--- Provided text ---

┌──

Further, Bollywood cinema concentrates now on designer homes, super expensive coffee shops, exotic tourist destinations, all in a way to promote a life style. Gone are the days when exotic locations were natural sceneries from various countries and lifestyles portrayed were often contrasts between the one that the protagonist had and the other that the villain possessed; usually modest for the former, and ostentatious for the latter. Wealth was looked down upon as something immoral and bad, probably because of the socialistic ethics that guided Indian politics ever since Independence to economic liberalization. But after economic liberalization, the abashment about opulence waned off and what came in its place was the pursuit of wealth as an indication of macho power. Leadership, nationalism, masculinity, power and wealth all rolled into the ideals of the middle class to pursue in the neo liberal politics in which corporate houses and state power confound while the media, also controlled by the corporate houses tries to produce a non critical consensus. Bollywood also reflects this ideology of consensus distracting audiences into issues around romance, friendship and fidelity. Since the time when Bollywood was born with the release of Dilwale Dulhaniya Le Jayenge in 1995, the genre itself has changed from the family where ageing parents were the unquestioned bosses into films of “different flavor” where individuals, often shown as rootless and alienated persons were the protagonists and thus dissociating the individual from the family and opening her to a further control by media generated ideals.

└──

--- Information supplied ---
┌──

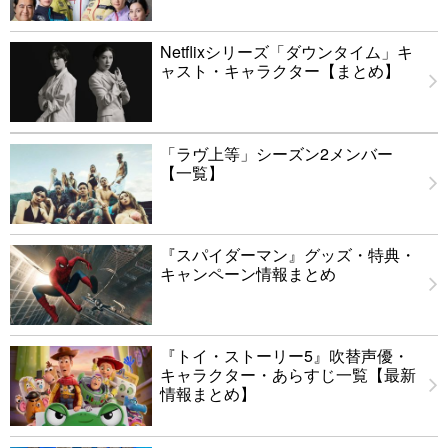
Netflixシリーズ「ダウンタイム」キ
ャスト・キャラクター【まとめ】
「ラヴ上等」シーズン2メンバー
【一覧】
『スパイダーマン』グッズ・特典・
キャンペーン情報まとめ
『トイ・ストーリー5』吹替声優・
キャラクター・あらすじ一覧【最新
情報まとめ】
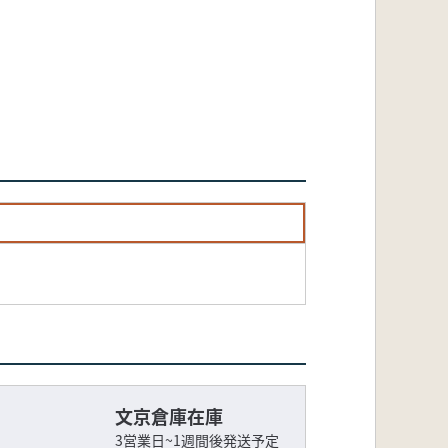
文京倉庫在庫
3営業日~1週間後発送予定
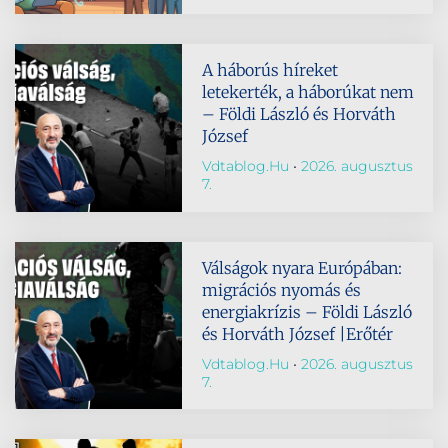
A háborús híreket
letekerték, a háborúkat nem
– Földi László és Horváth
József
Vdtablog.hu
2026. augusztus
7.
Válságok nyara Európában:
migrációs nyomás és
energiakrízis – Földi László
és Horváth József |Erőtér
Vdtablog.hu
2026. augusztus
7.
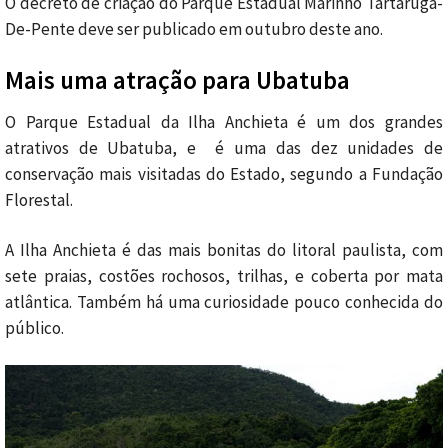
O decreto de criação do Parque Estadual Marinho Tartaruga-
De-Pente deve ser publicado em outubro deste ano.
Mais uma atração para Ubatuba
O Parque Estadual da Ilha Anchieta é um dos grandes
atrativos de Ubatuba, e é uma das dez unidades de
conservação mais visitadas do Estado, segundo a Fundação
Florestal.
A Ilha Anchieta é das mais bonitas do litoral paulista, com
sete praias, costões rochosos, trilhas, e coberta por mata
atlântica. Também há uma curiosidade pouco conhecida do
público.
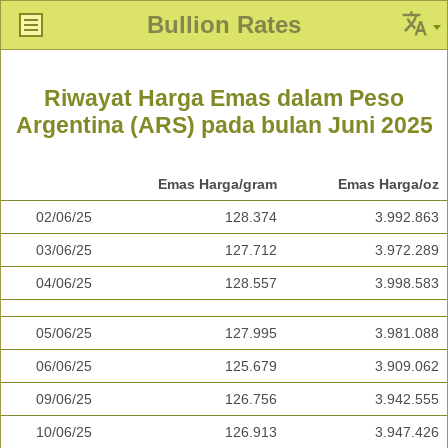
Bullion Rates
Riwayat Harga Emas dalam Peso
Argentina (ARS) pada bulan Juni 2025
Emas Harga/gram
Emas Harga/oz
02/06/25
128.374
3.992.863
03/06/25
127.712
3.972.289
04/06/25
128.557
3.998.583
05/06/25
127.995
3.981.088
06/06/25
125.679
3.909.062
09/06/25
126.756
3.942.555
10/06/25
126.913
3.947.426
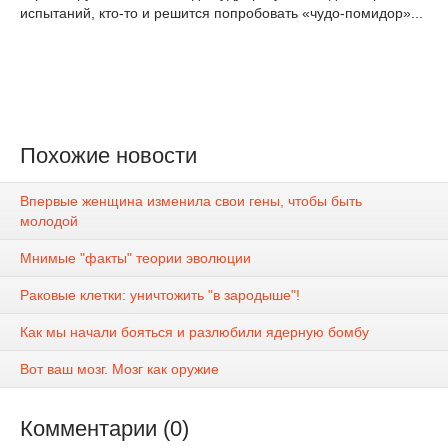
испытаний, кто-то и решится попробовать «чудо-помидор»...
Похожие новости
Впервые женщина изменила свои гены, чтобы быть
молодой
Мнимые "факты" теории эволюции
Раковые клетки: уничтожить "в зародыше"!
Как мы начали бояться и разлюбили ядерную бомбу
Вот ваш мозг. Мозг как оружие
Комментарии (0)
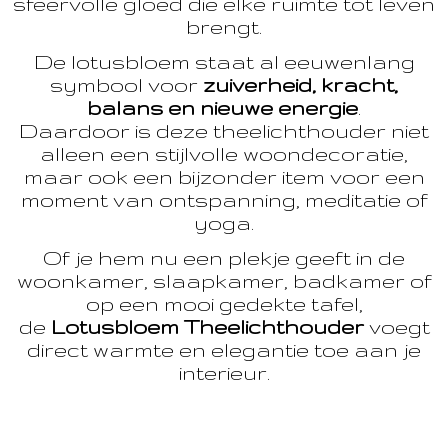
sfeervolle gloed die elke ruimte tot leven
brengt.
De lotusbloem staat al eeuwenlang
symbool voor
zuiverheid, kracht,
balans en nieuwe energie
.
Daardoor is deze theelichthouder niet
alleen een stijlvolle woondecoratie,
maar ook een bijzonder item voor een
moment van ontspanning, meditatie of
yoga.
Of je hem nu een plekje geeft in de
woonkamer, slaapkamer, badkamer of
op een mooi gedekte tafel,
de
Lotusbloem Theelichthouder
voegt
direct warmte en elegantie toe aan je
interieur.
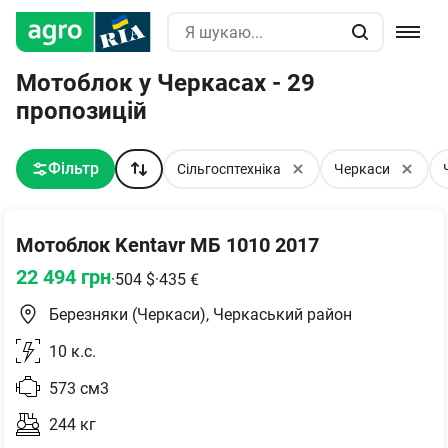
Мотоблок у Черкасах - 29
пропозицій
Фільтр
Сільгосптехніка
Черкаси
Мотоблок Kentavr МБ 1010 2017
22 494
грн
·
504
$
·
435
€
Березняки (Черкаси), Черкаський район
10
к.с.
573
см3
244
кг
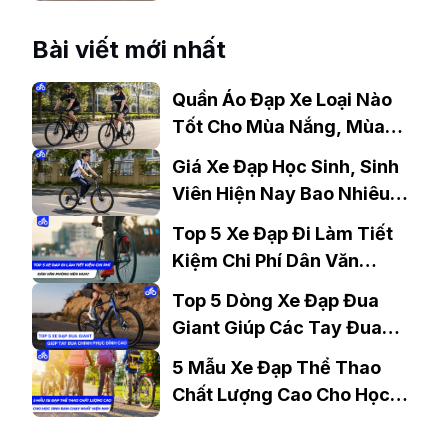
Xe
Bài viết mới nhất
Quần Áo Đạp Xe Loại Nào
Tốt Cho Mùa Nắng, Mùa
Mưa?
Giá Xe Đạp Học Sinh, Sinh
Viên Hiện Nay Bao Nhiêu?
Gợi Ý Mẫu Đáng Mua
Top 5 Xe Đạp Đi Làm Tiết
Kiệm Chi Phí Dân Văn
Phòng Nên Mua?
Top 5 Dòng Xe Đạp Đua
Giant Giúp Các Tay Đua
Chinh Phục Đỉnh Cao
5 Mẫu Xe Đạp Thể Thao
Chất Lượng Cao Cho Học
Sinh Bán Chạy Nhất Hiện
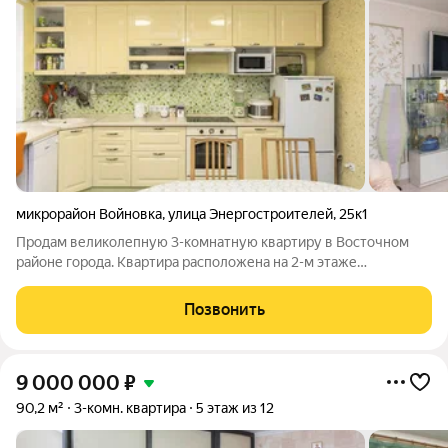
микрорайон Войновка
,
улица Энергостроителей
,
25к1
Продам великолепную 3-комнатную квартиру в Восточном
районе города. Квартира расположена на 2-м этаже
современного дома, построенного в 2016 году. Просторные
комнаты светлые и тёплые. В квартире выполнен
Позвонить
качественный ремонт, который делался с любовью
9 000 000
₽
90,2 м²
3-комн. квартира
5 этаж из 12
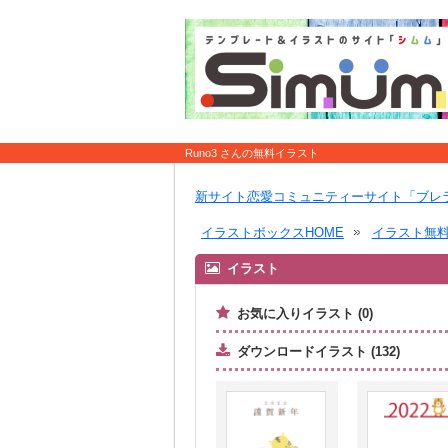
Runo3 さんの無料イラスト
新サイト恋愛コミュニティーサイト「ブレ
イラストボックスHOME
イラスト無
イラスト
お気に入りイラスト (0)
ダウンロードイラスト (132)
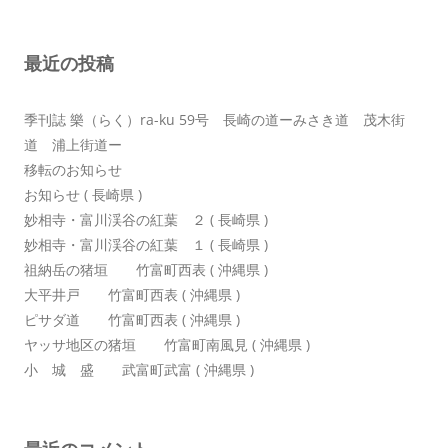
シ
ョ
最近の投稿
ン
季刊誌 樂（らく）ra-ku 59号 長崎の道ーみさき道 茂木街
道 浦上街道ー
移転のお知らせ
お知らせ ( 長崎県 )
妙相寺・富川渓谷の紅葉 ２ ( 長崎県 )
妙相寺・富川渓谷の紅葉 １ ( 長崎県 )
祖納岳の猪垣 竹富町西表 ( 沖縄県 )
大平井戸 竹富町西表 ( 沖縄県 )
ピサダ道 竹富町西表 ( 沖縄県 )
ヤッサ地区の猪垣 竹富町南風見 ( 沖縄県 )
小 城 盛 武富町武富 ( 沖縄県 )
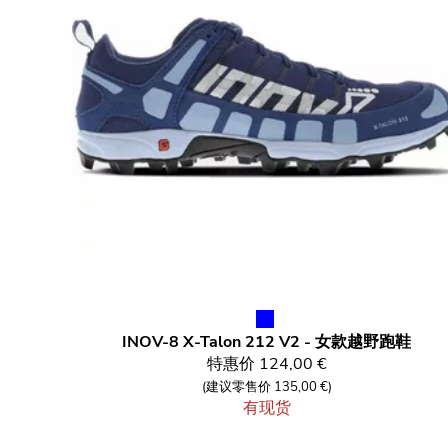
INOV-8
X-Talon 212 V2 - 女款越野跑鞋
特惠价
124,00 €
(建议零售价 135,00 €)
有现货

└──

--- What you will do ---
#1 In the passage on Bollywood cinema, which film's release in 1995 is said to mark the birth of Bollywood?
#2 Please carry the passage on Bollywood cinema forward from its final sentence, not the data.

--- Task-by-task outputs ---
#1 Dilwale Dulhaniya Le Jayenge

#2
Apropos to the above, the media, namely the newspaper and the television has “lifestyle” exposures, with fashion, cookery, eating out, home furnishings with large supplements of film personalities thrown in. Celebrities also express their minds in forty character “tweets” in social networking sites, and those appear as marquee in the television news channels during Breaking News ! This is in sharp contrast to the earlier stars of the Hindi cinema where they led such sequestered lives that one had to spend days and even years trying to “catch” an interview with them. The value of Hindi film stars was in their invisibility beyond the frames of the cinema; today’s celebrities must be seen more in the outside world than as actors in cinema screens. The stars are seen at award functions, as hosts of reality television shows, as live endorsers of commercial products and brands and auction their company as dining companions of “ordinary men and women” for money ! They are also known to “sell” their statuses by being esteemed guests at wedding parties albeit at a huge price from the hosts. Sometimes, real estate companies have celebrities as neighbours to raise premiums. Film stars are now cookie points which you can buy if you have the money and move up the social ladder, the new form of Sankritization, a process by which people who had come into riches could buy their way into the upper caste by imitating their customs and rituals.
Bollywood is more technically intense, though it is definitely smaller in scale than the Hindi cinema. One cannot have a Mughal-e- Azam nor a Sholay, Bollywood has the money, the talent, the resources but no longer has the canvas of the mind that the makers of such large films had. There can no longer be the sacrifice of Mother India, nor the tragedy of Deewaar; there can never be a Meena Kumari in Kareena Kapoor, nor can Devdas be as in Shah Rukh as Dilip Kumar has been. Bollywood productions can be sleek and smart, but never with the passion of the Hindi cinema. Hindi cinema stars would read scripts for the emotions in them; Bollywood stars read the script to understand the attitude of the characters. This makes a huge difference in the scale, where Bollywood is about actors, while Hindi cinema was about stars. No wonder then the Bollywood actors are more of celebrities, by dint of familiarity of faces and a lifestyle of opulence, always creating a distance between them and wannabes of good life. The lifestyle of the celebrities are posited as ideals that people must follow, leading us to a path of consumerism and social competition often making us fall into the traps of debts by those very financiers who also lend to cinema.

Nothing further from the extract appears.